The build-up of nitrate in the groundwater is a matter of deep public concern. Nitrate, in itself, is relatively non-toxic to humans. Health problems arises after nitrate enters the body and, is converted to nitrite, which is the chemical form of nitrogen. In infants, under six months, nitrite causes a condition called methemoglobinemia (blue-baby syndrome), under which the oxygen-carrying capacity of blood is reduced. Haemoglobin carries oxygen in the blood; methemoglobin do not. High pH of an infant's stomach creates a favourable environment for conversion of nitrate to nitrite. Infant methemoglobinemia is the basis for nitrate-nitrogen drinking water standard. In addition, recent research suggests that, nitrite assist in the formation nitrogen-nitrosamine compounds, which may cause stomach cancer.

The US EPA has set the standard of less than 10mg/l (milligrams per litre) of nitrate-nitrogen in drinking-water. Who, also has the guideline value of nitrate-nitrogen in drinking-water as 10mg/l. However, the 1996 version of Who, drinking-water guidelines gives the nitrate value of 50mg/l and of nitrite as 3mg/l, but the sum of the ratios of the concentrations of each to its respective guideline value should not exceed one.

A significant feature of nitrate problem in the lag time, between the fertilizers' application and, their arrival in groundwater. Nitrate move through the soil at an approximate rate of one metre per year. Water drawn from wells, at the depth of 20 metres, would reflect the conditions of fertilizer used twenty years ago. During the last twenty years, there has been a significant increase in the use of fertilizer application.

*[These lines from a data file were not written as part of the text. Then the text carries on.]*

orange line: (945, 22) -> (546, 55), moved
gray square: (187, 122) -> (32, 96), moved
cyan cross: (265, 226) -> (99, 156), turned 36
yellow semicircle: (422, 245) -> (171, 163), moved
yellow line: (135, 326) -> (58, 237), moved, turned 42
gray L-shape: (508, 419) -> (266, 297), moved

When high levels of nitrate are present in raw water, other contaminants (coliform bacteria, chemical pollutants) may also be present. Removal of nitrate from water entails costly treatment units. Boiling the water will not remove the nitrate. On the other hand, boiling will increase the concentration of nitrate in the water.

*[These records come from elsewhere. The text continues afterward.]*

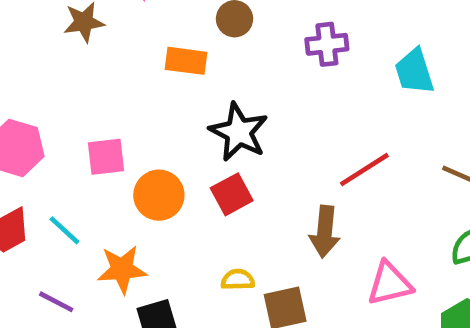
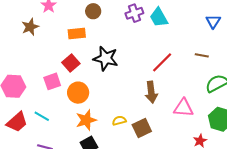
cyan trapezoid: (414, 71) -> (159, 17), moved
red square: (232, 194) -> (71, 63), moved
orange star: (122, 269) -> (86, 120), moved
pink triangle: (390, 284) -> (183, 108), turned 30

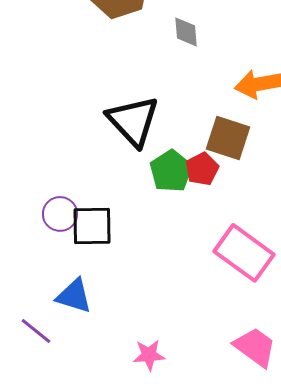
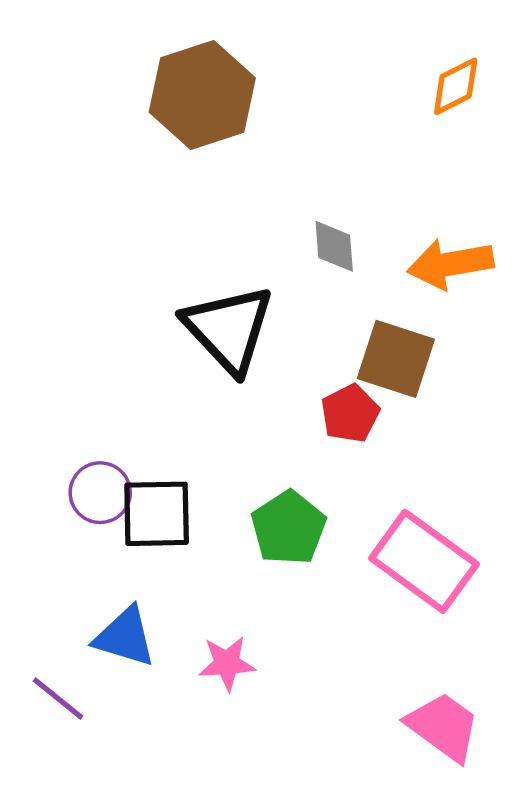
gray diamond: (186, 32) -> (334, 246), moved
green pentagon: (171, 171) -> (288, 528), moved
pink star: (149, 355) -> (227, 663), moved

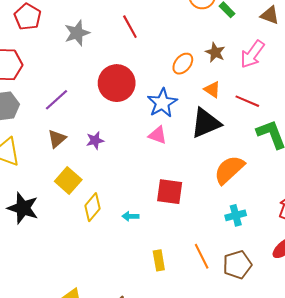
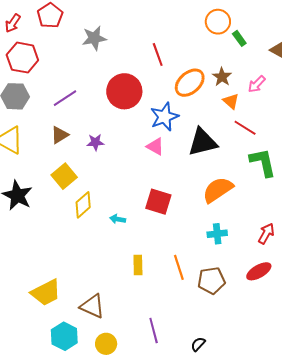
red line: (130, 27) -> (158, 54), moved
pink arrow: (252, 54) -> (257, 84), size x0.7
orange ellipse: (183, 64) -> (190, 83), size x1.4
orange triangle: (212, 90) -> (231, 101), moved

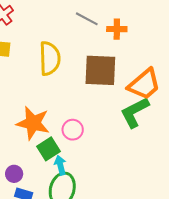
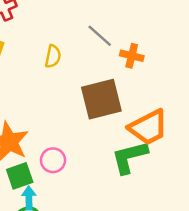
yellow semicircle: (50, 58) -> (53, 56), moved, size x0.6
brown square: (100, 70) -> (101, 99), turned -30

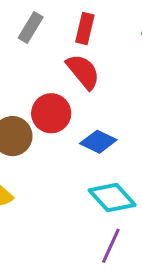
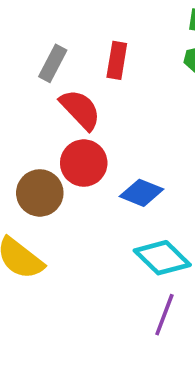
red semicircle: (83, 72) -> (80, 110), moved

Controlling water pollution from fertilizer runoff requires a well-managed approach. Eutrophication of water bodies (excessive weed growth due to excessive nutrients) is an indication of fertilizer runoff. This requires regular qualitative assessment of the trophic state of water bodies. Other controlling measures include reducing leaching of nutrients, rational nitrogen application (nitrogen requirements should be calculated on the basis of crop nitrogen balance); good irrigation and agricultural practices; planting of green manure crops; delaying ploughing of straw and leaves into the soil; and keeping a vegetative cover on soil.

SEDIMENTS:
Much of the sediment supply to rivers and other water bodies, is attributed to agriculture, as a result of erosion. The loss of top soil by sheet erosion and gully erosi on, generates sediment, which moves down to rivers and lakes. Soil erosion is usually the result of poor agricultural and irrigation practices. It is known that, soil is rendered as a wasteland due to the practices, which are not conducive to proper use of soil. The resulting unproductive soil is subjected to erosion, due to weathering processes, causing sediment load, which finds its way to water bodies. In addition to high turbidity that is caused in water bodies, due to sediments, ecological impacts are caused, as a result of deposition in river beds. These ecological impacts are more pronounced in downstream areas.

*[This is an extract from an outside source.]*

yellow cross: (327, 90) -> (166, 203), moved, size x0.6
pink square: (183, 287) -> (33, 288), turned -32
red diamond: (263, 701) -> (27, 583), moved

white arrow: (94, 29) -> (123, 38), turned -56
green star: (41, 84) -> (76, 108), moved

There is also a chemical dimension to the sediments. The silt and clay fraction (less than 63 micrometer, in size) carries chemicals, heavy metals, chlorinated pesticides and phosphorus that are 'adsorbed' to the sediments, and are transported to the aquatic systems.

Measures, that can control erosion, includes vegetative cover, contour farming, controlling downslope runoff by diversions, grassed waterways, strip cropping and terracing, among others.